> **What you should do**: Retype every line from the start of the entries below down to the line with "juillet 31, 2026", both ends included; skip the pictures.

Content starts

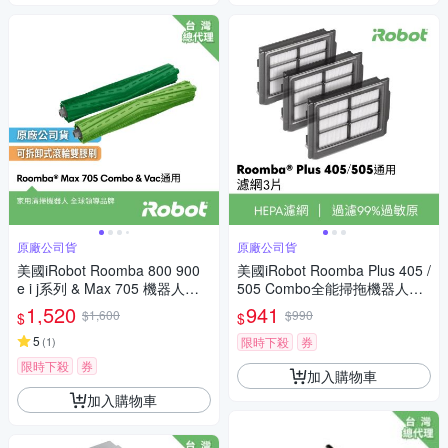
原廠公司貨
原廠公司貨
美國iRobot Roomba 800 900
美國iRobot Roomba Plus 405 /
e i j系列 & Max 705 機器人原
505 Combo全能掃拖機器人專
廠主刷1組2支
用原廠濾網3片
1,520
941
$1,600
$990
$
$
5
(
1
)
限時下殺
券
限時下殺
券
加入購物車
加入購物車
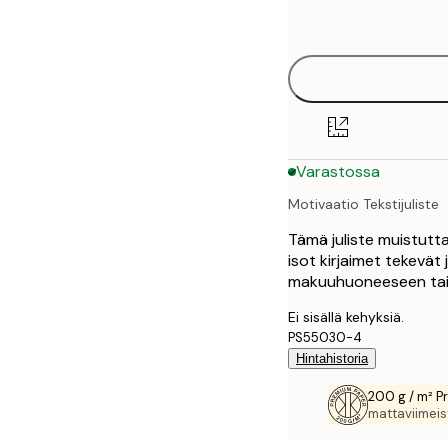
options
30x40 cm
40x50 cm
50x70 cm
Varastossa
70x100 cm
Motivaatio Tekstijuliste
100x150 cm
Tämä juliste muistutta
isot kirjaimet tekevät 
makuuhuoneeseen tai 
Ei sisällä kehyksiä.
PS55030-4
Hintahistoria
200 g / m² P
mattaviimeist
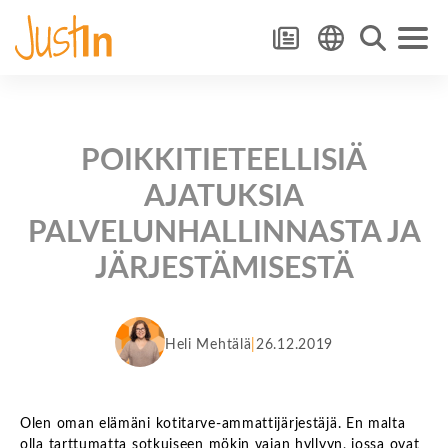
POIKKITIETEELLISIÄ
AJATUKSIA
PALVELUNHALLINNASTA JA
JÄRJESTÄMISESTÄ
Heli Mehtälä
26.12.2019
Olen oman elämäni kotitarve-ammattijärjestäjä. En malta
olla tarttumatta sotkuiseen mökin vajan hyllyyn, jossa ovat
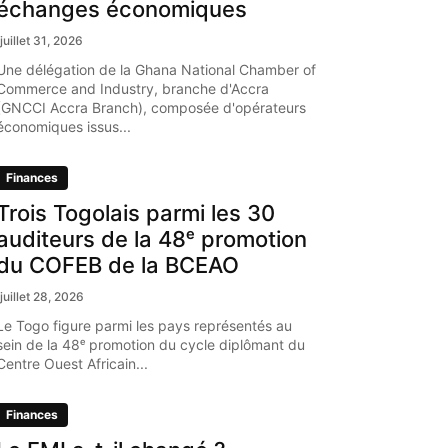
échanges économiques
juillet 31, 2026
Une délégation de la Ghana National Chamber of
Commerce and Industry, branche d'Accra
(GNCCI Accra Branch), composée d'opérateurs
économiques issus...
Finances
Trois Togolais parmi les 30
auditeurs de la 48ᵉ promotion
du COFEB de la BCEAO
juillet 28, 2026
Le Togo figure parmi les pays représentés au
sein de la 48ᵉ promotion du cycle diplômant du
Centre Ouest Africain...
Finances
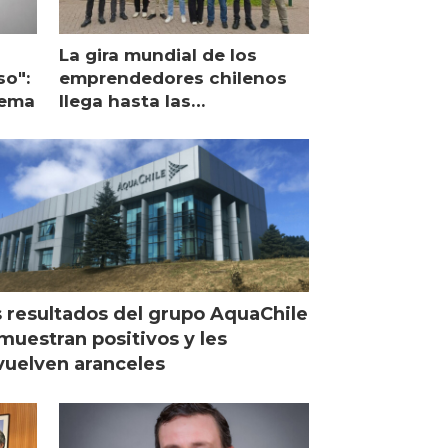
La gira mundial de los
so":
emprendedores chilenos
lema
llega hasta las
operaciones de Mowi en
Escocia
 resultados del grupo AquaChile
muestran positivos y les
uelven aranceles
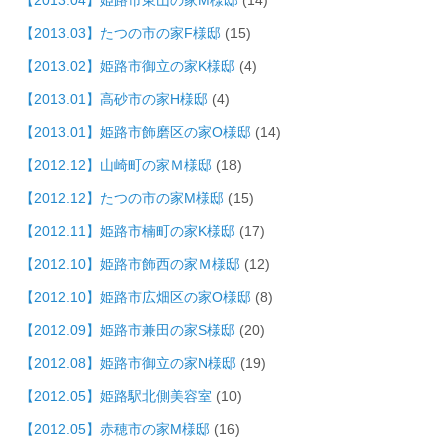
【2013.04】姫路市東山の家M様邸
(14)
【2013.03】たつの市の家F様邸
(15)
【2013.02】姫路市御立の家K様邸
(4)
【2013.01】高砂市の家H様邸
(4)
【2013.01】姫路市飾磨区の家O様邸
(14)
【2012.12】山崎町の家Ｍ様邸
(18)
【2012.12】たつの市の家M様邸
(15)
【2012.11】姫路市楠町の家K様邸
(17)
【2012.10】姫路市飾西の家Ｍ様邸
(12)
【2012.10】姫路市広畑区の家O様邸
(8)
【2012.09】姫路市兼田の家S様邸
(20)
【2012.08】姫路市御立の家N様邸
(19)
【2012.05】姫路駅北側美容室
(10)
【2012.05】赤穂市の家M様邸
(16)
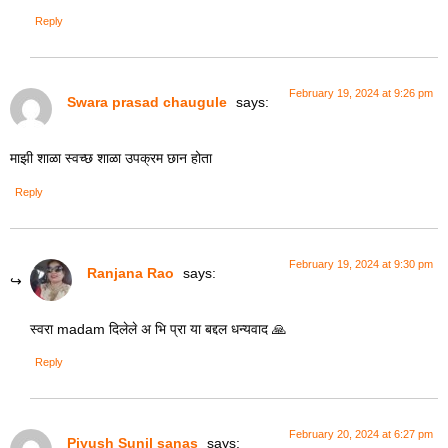
Reply
February 19, 2024 at 9:26 pm
Swara prasad chaugule
says:
माझी शाळा स्वच्छ शाळा उपक्रम छान होता
Reply
February 19, 2024 at 9:30 pm
Ranjana Rao
says:
स्वरा madam दिलेले अ भि प्रा या बद्दल धन्यवाद 🙏
Reply
February 20, 2024 at 6:27 pm
Piyush Sunil sanas
says:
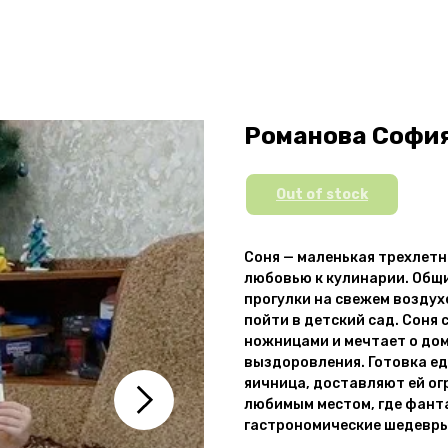
Романова София
Out of stock
Соня — маленькая трехлетн
любовью к кулинарии. Общ
прогулки на свежем воздух
пойти в детский сад. Соня
ножницами и мечтает о дом
выздоровления. Готовка ед
яичница, доставляют ей ог
любимым местом, где фант
гастрономические шедевры,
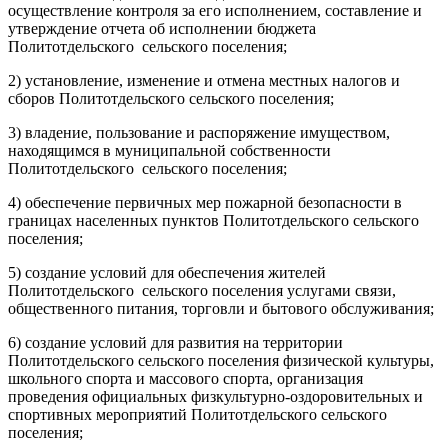
осуществление контроля за его исполнением, составление и
утверждение отчета об исполнении бюджета
Политотдельского сельского поселения;
2) установление, изменение и отмена местных налогов и
сборов Политотдельского сельского поселения;
3) владение, пользование и распоряжение имуществом,
находящимся в муниципальной собственности
Политотдельского сельского поселения;
4) обеспечение первичных мер пожарной безопасности в
границах населенных пунктов Политотдельского сельского
поселения;
5) создание условий для обеспечения жителей
Политотдельского сельского поселения услугами связи,
общественного питания, торговли и бытового обслуживания;
6) создание условий для развития на территории
Политотдельского сельского поселения физической культуры,
школьного спорта и массового спорта, организация
проведения официальных физкультурно-оздоровительных и
спортивных мероприятий Политотдельского сельского
поселения;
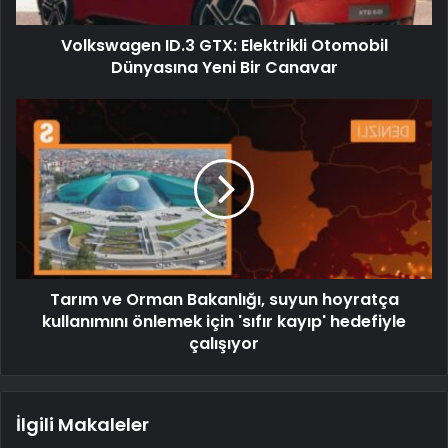
Volkswagen ID.3 GTX: Elektrikli Otomobil
Dünyasına Yeni Bir Canavar
Tarım ve Orman Bakanlığı, suyun hoyratça
kullanımını önlemek için 'sıfır kayıp' hedefiyle
çalışıyor
İlgili Makaleler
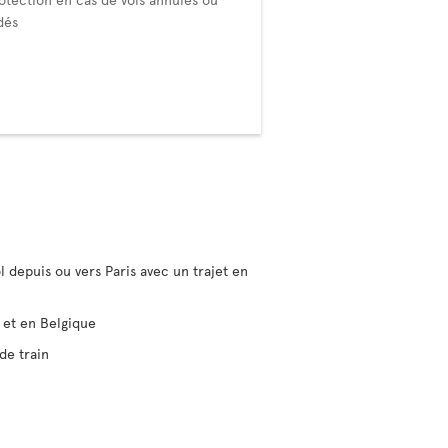
dés
l depuis ou vers Paris avec un trajet en
e et en Belgique
de train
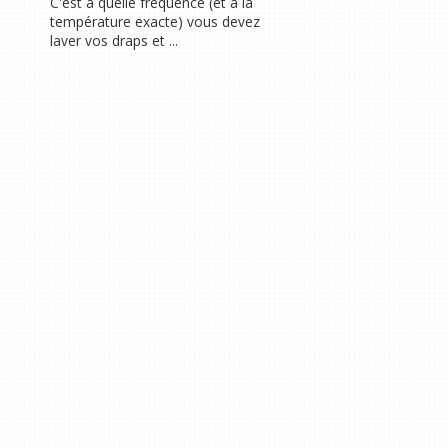
C'est à quelle fréquence (et à la
température exacte) vous devez
laver vos draps et ...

Content ends

> **Exercise output**:
原廠公司貨
原廠公司貨
美國iRobot Roomba 800 900
美國iRobot Roomba Plus 405 /
e i j系列 & Max 705 機器人原
505 Combo全能掃拖機器人專
廠主刷1組2支
用原廠濾網3片
1,520
941
$1,600
$990
$
$
5
(
1
)
限時下殺
券
限時下殺
券
加入購物車
加入購物車
options
30x40 cm
40x50 cm
50x70 cm
Varastossa
70x100 cm
Motivaatio Tekstijuliste
100x150 cm
Tämä juliste muistutta
isot kirjaimet tekevät 
makuuhuoneeseen tai 
Ei sisällä kehyksiä.
PS55030-4
Hintahistoria
200 g / m² P
mattaviimeist
POIKKITIETEELLISIÄ
AJATUKSIA
PALVELUNHALLINNASTA JA
JÄRJESTÄMISESTÄ
Heli Mehtälä
26.12.2019
Olen oman elämäni kotitarve-ammattijärjestäjä. En malta
olla tarttumatta sotkuiseen mökin vajan hyllyyn, jossa ovat
échanges économiques
juillet 31, 2026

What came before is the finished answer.